(Listed records)

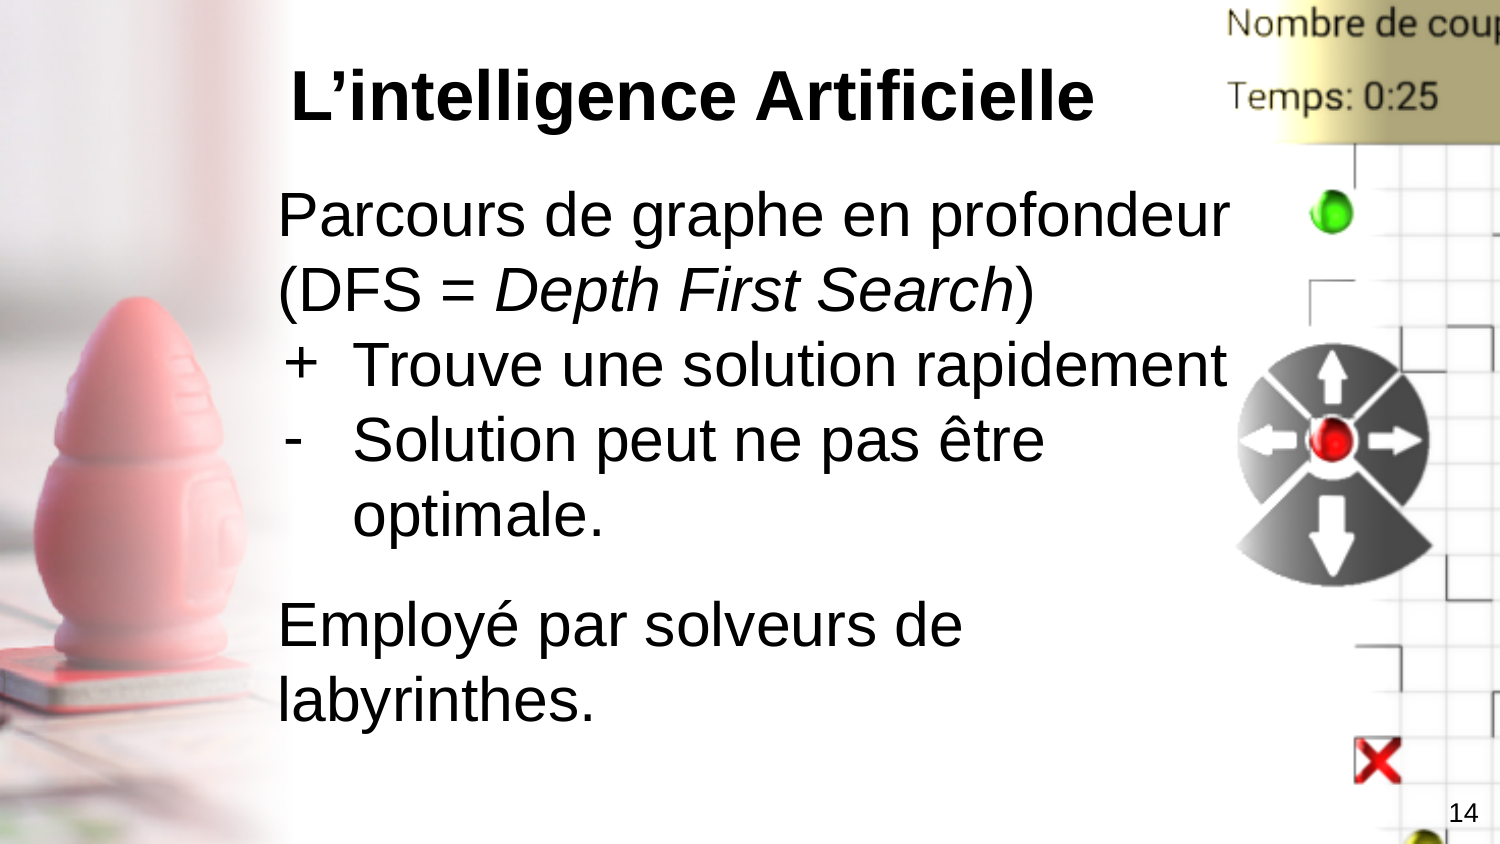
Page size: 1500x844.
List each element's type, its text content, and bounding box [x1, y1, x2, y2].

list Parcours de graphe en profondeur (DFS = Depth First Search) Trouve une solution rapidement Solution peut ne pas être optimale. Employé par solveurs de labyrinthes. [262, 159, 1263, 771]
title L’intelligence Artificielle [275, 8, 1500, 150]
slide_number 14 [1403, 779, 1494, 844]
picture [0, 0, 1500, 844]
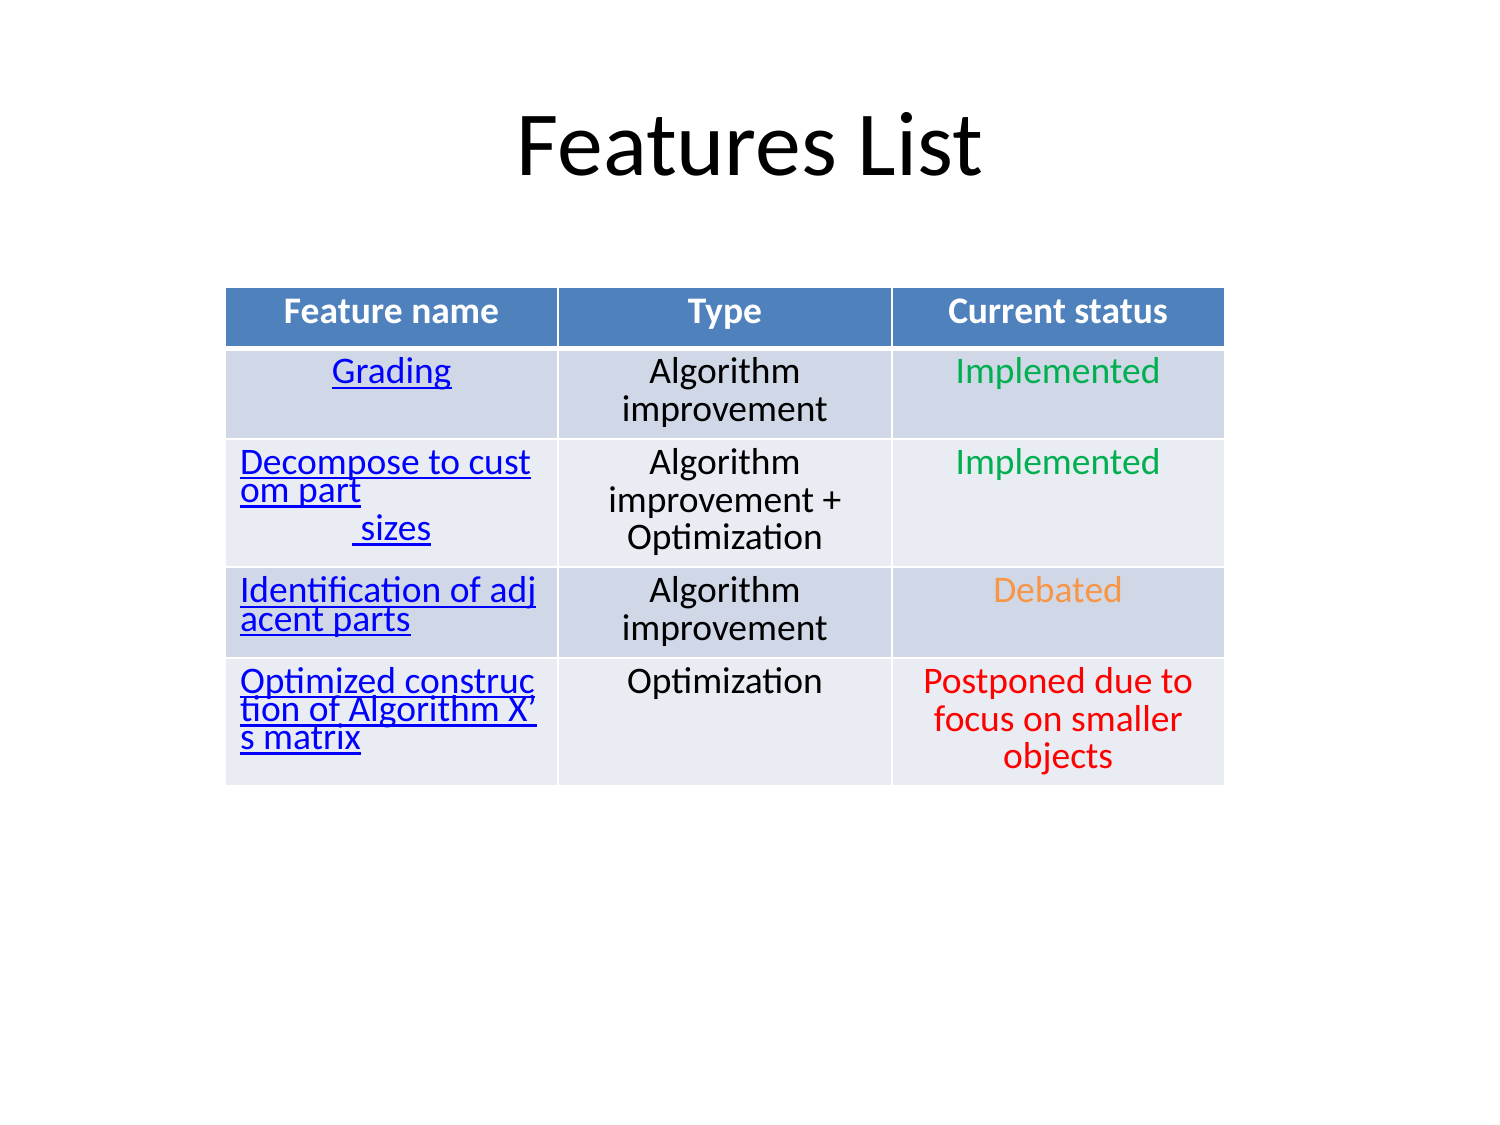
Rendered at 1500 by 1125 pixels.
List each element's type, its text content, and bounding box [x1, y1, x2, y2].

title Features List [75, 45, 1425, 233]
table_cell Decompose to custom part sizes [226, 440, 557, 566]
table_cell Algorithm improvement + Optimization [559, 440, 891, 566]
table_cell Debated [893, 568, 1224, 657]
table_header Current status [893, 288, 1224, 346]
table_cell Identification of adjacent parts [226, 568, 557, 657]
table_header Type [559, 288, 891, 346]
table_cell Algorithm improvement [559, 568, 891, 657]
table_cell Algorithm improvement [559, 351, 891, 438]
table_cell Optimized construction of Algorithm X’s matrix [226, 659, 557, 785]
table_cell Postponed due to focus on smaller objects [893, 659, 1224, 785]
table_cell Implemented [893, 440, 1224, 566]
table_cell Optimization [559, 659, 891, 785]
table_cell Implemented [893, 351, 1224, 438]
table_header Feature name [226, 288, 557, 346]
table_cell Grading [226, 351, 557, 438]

(End Listed records)
(Listed records)

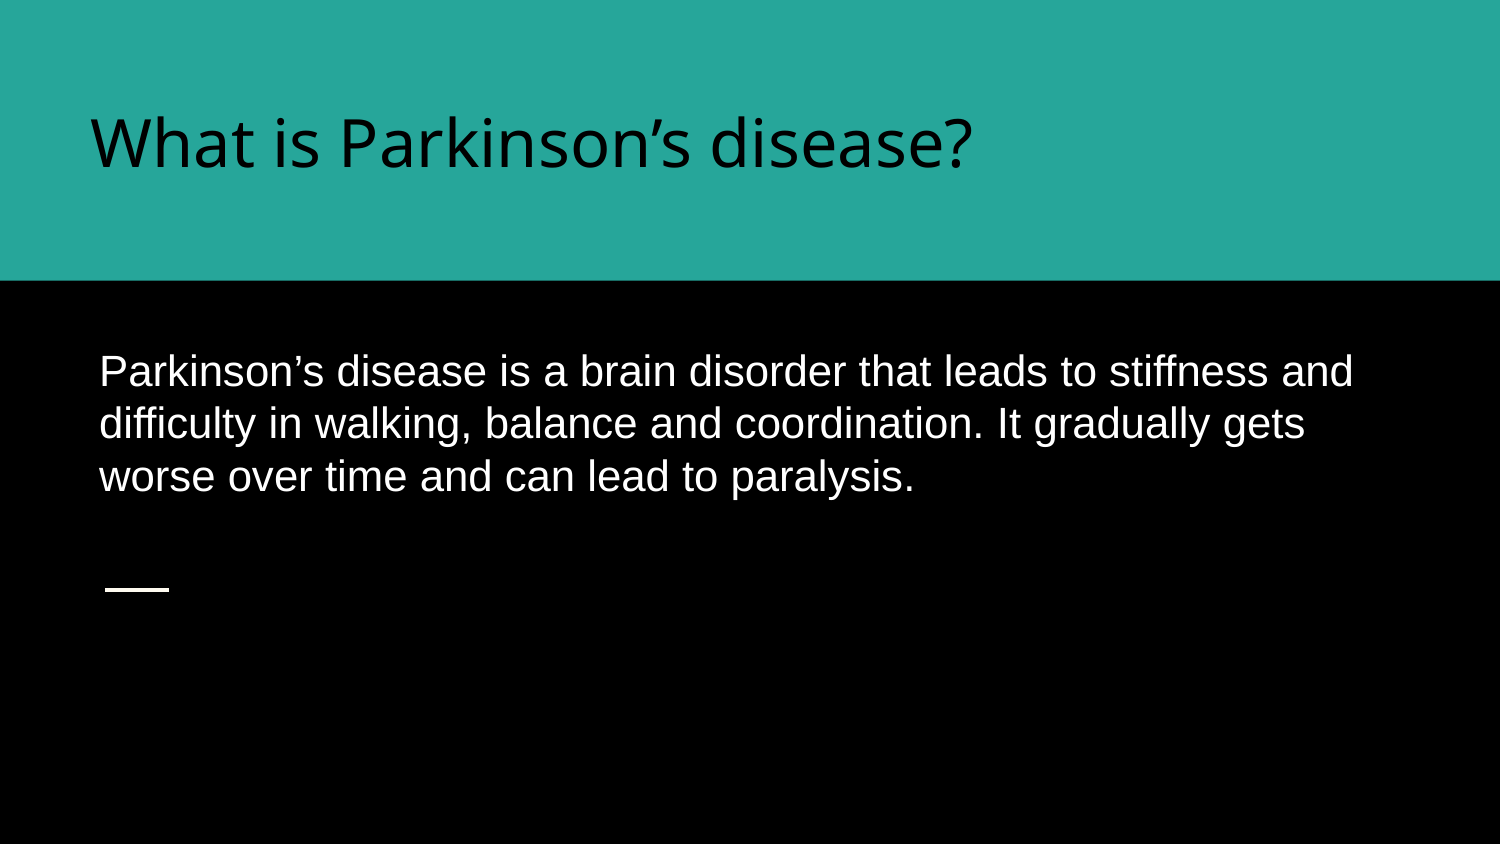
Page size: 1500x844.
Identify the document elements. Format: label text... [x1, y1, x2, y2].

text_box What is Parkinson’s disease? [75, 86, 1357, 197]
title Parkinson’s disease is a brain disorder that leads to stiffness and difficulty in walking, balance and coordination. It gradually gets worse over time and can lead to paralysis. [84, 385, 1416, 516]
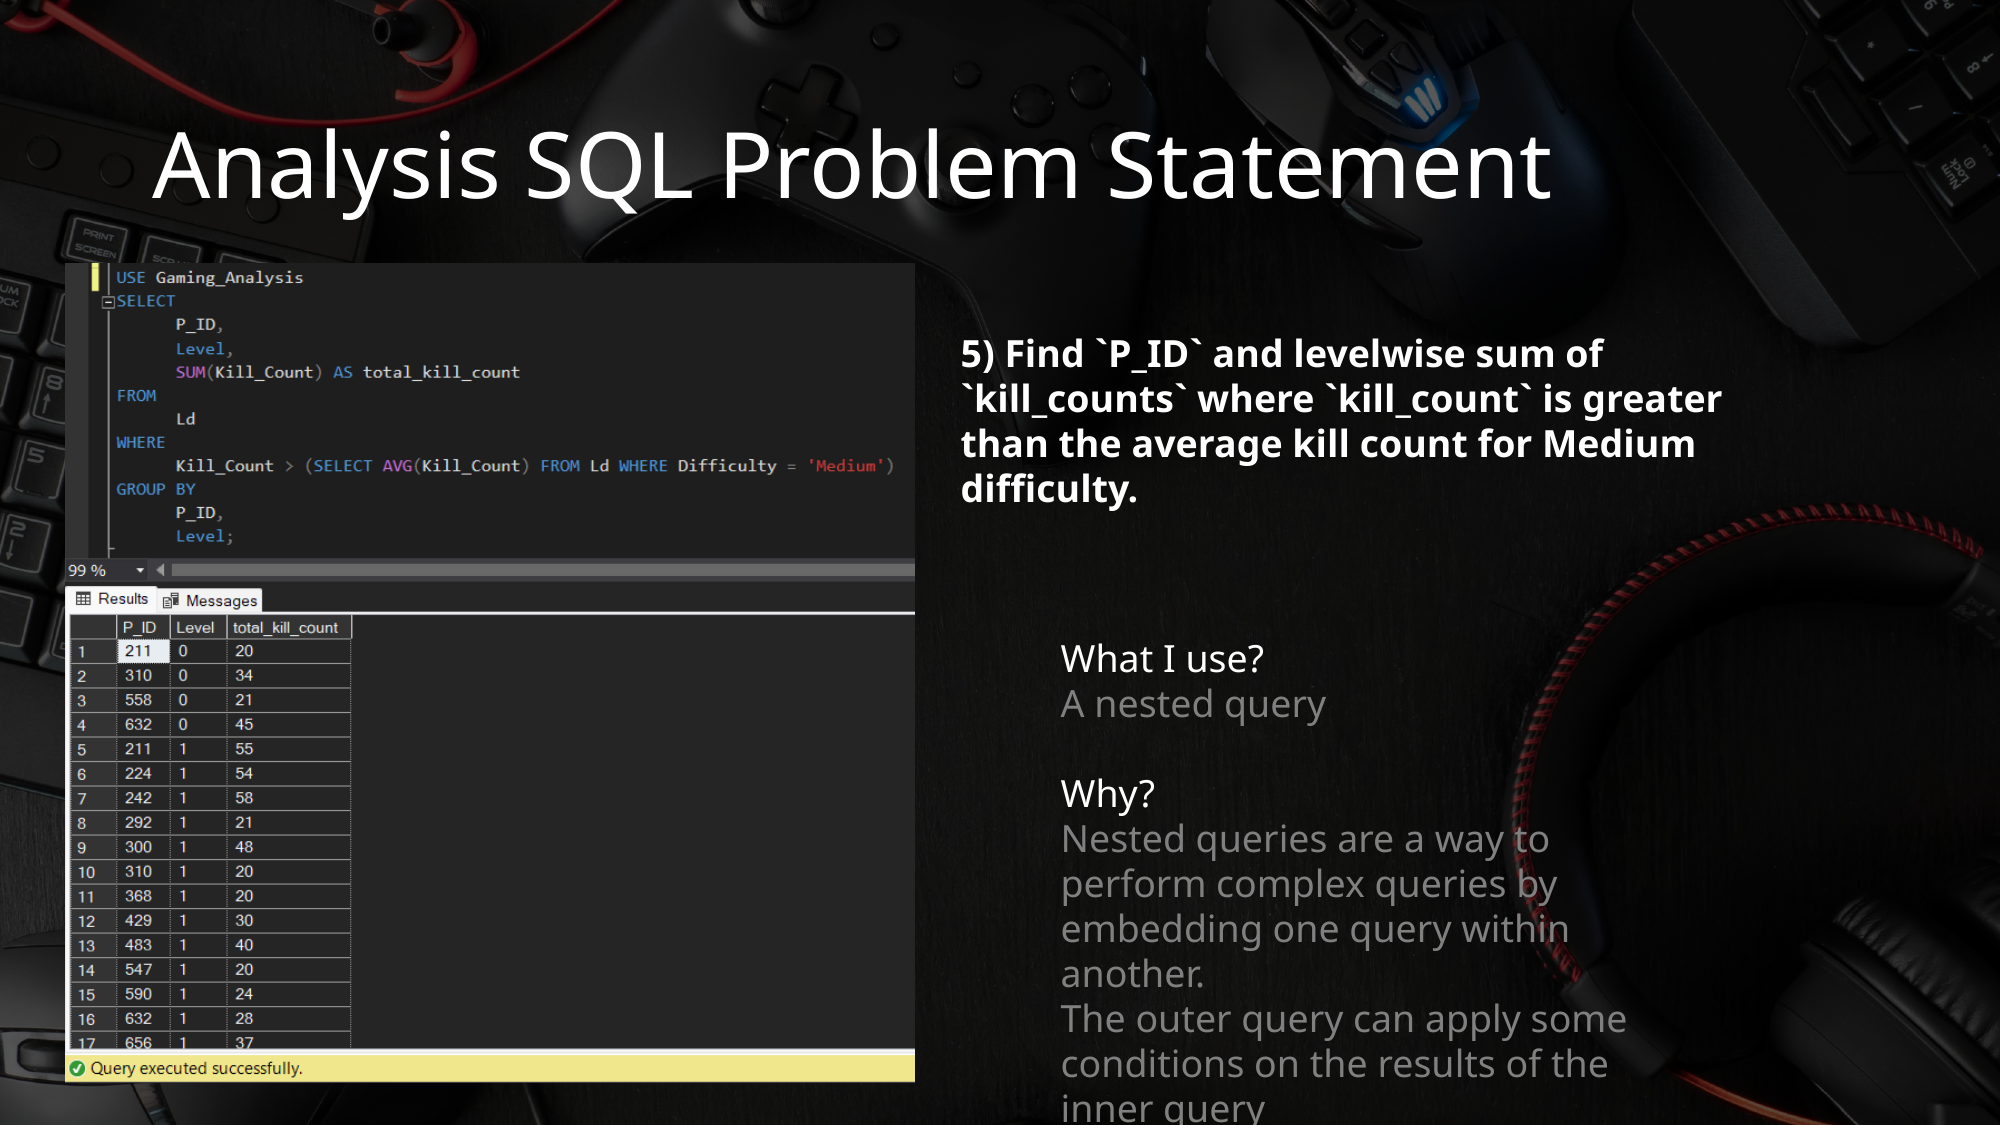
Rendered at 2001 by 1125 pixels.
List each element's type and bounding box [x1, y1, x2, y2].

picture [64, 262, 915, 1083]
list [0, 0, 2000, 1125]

(End Listed records)
(Listed records)

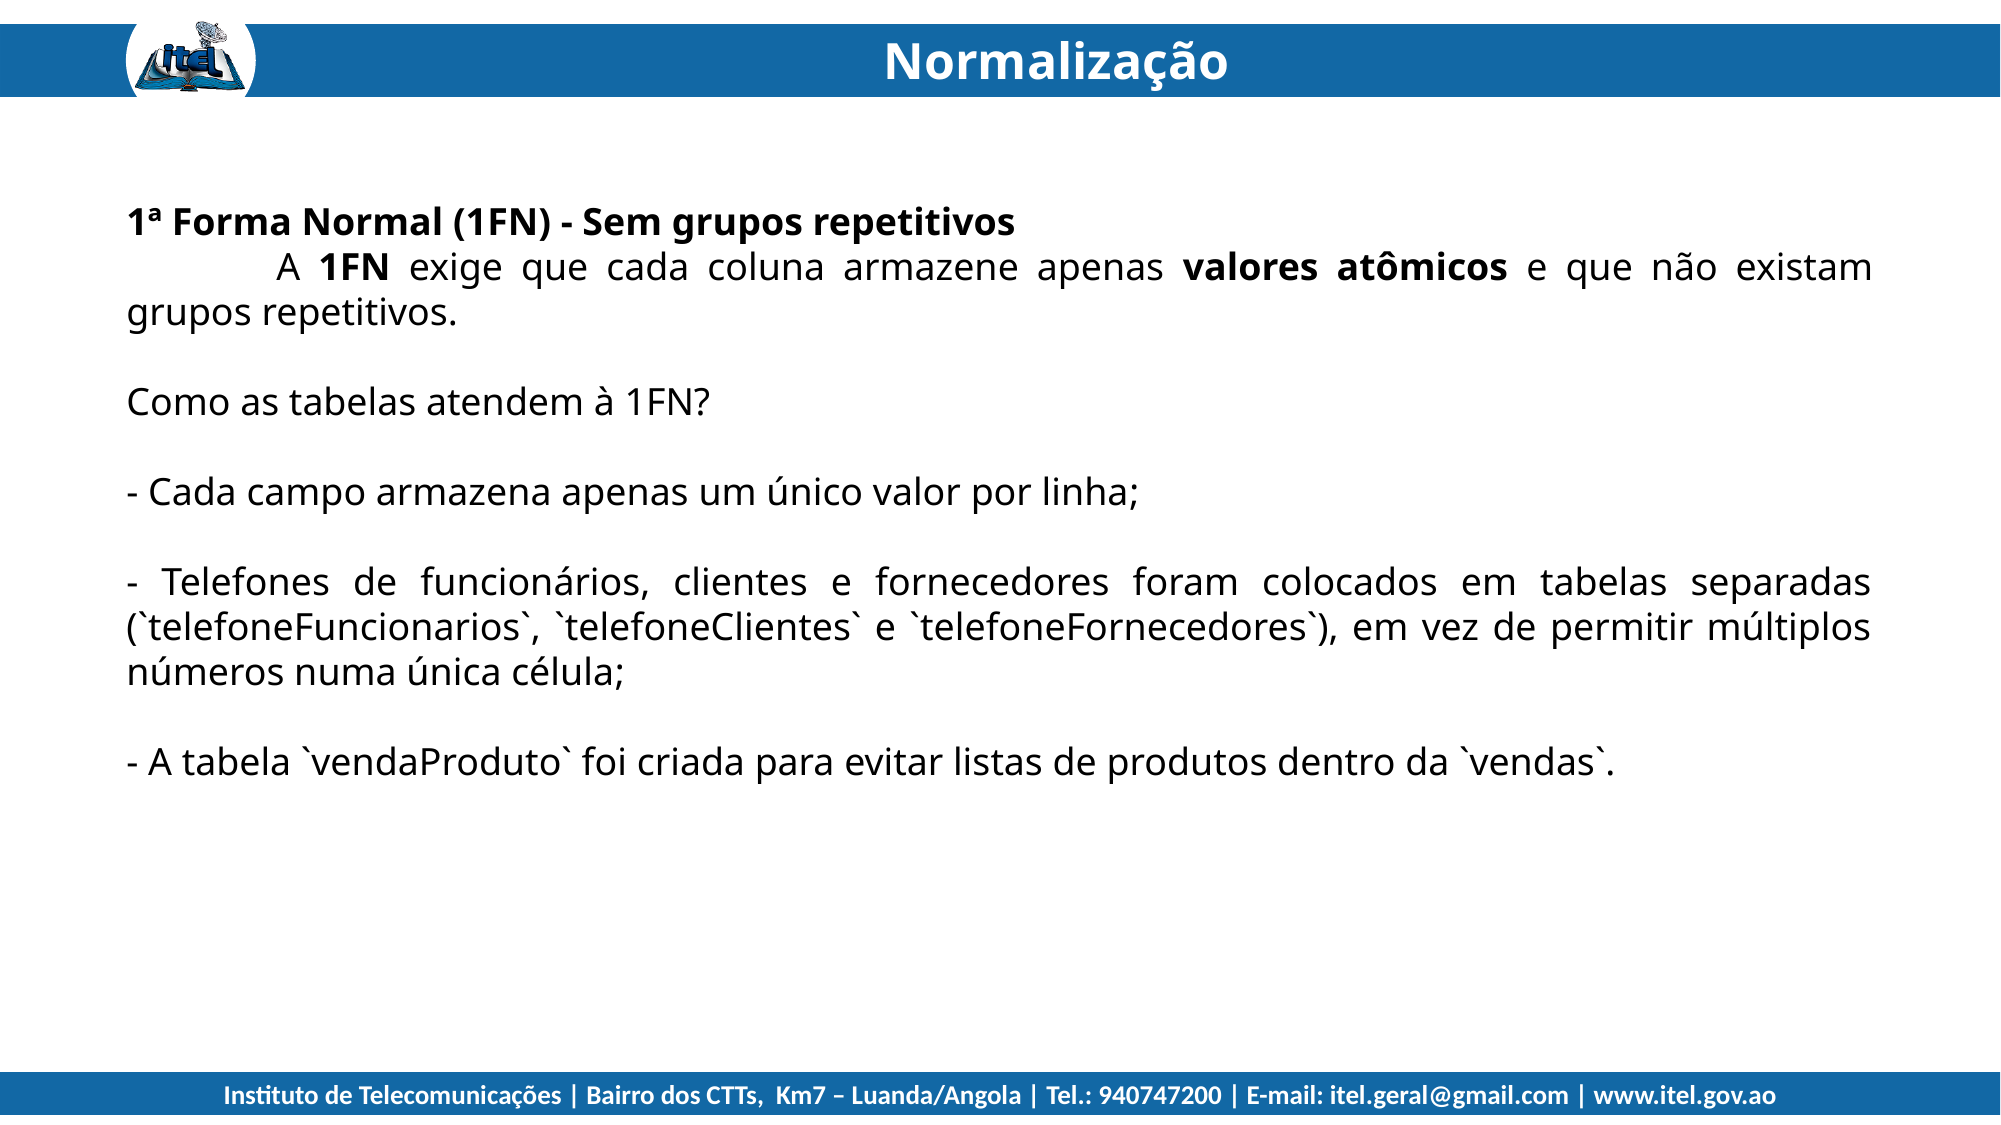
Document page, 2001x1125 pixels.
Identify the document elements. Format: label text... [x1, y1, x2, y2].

(End Listed records)

> **Task**
Pull every line with the string "pixels" from the data above.

> **Result of the exercise**
Rendered at 1500 by 1125 pixels.
Rendered at 2001 by 1125 pixels.
Document page, 2001x1125 pixels.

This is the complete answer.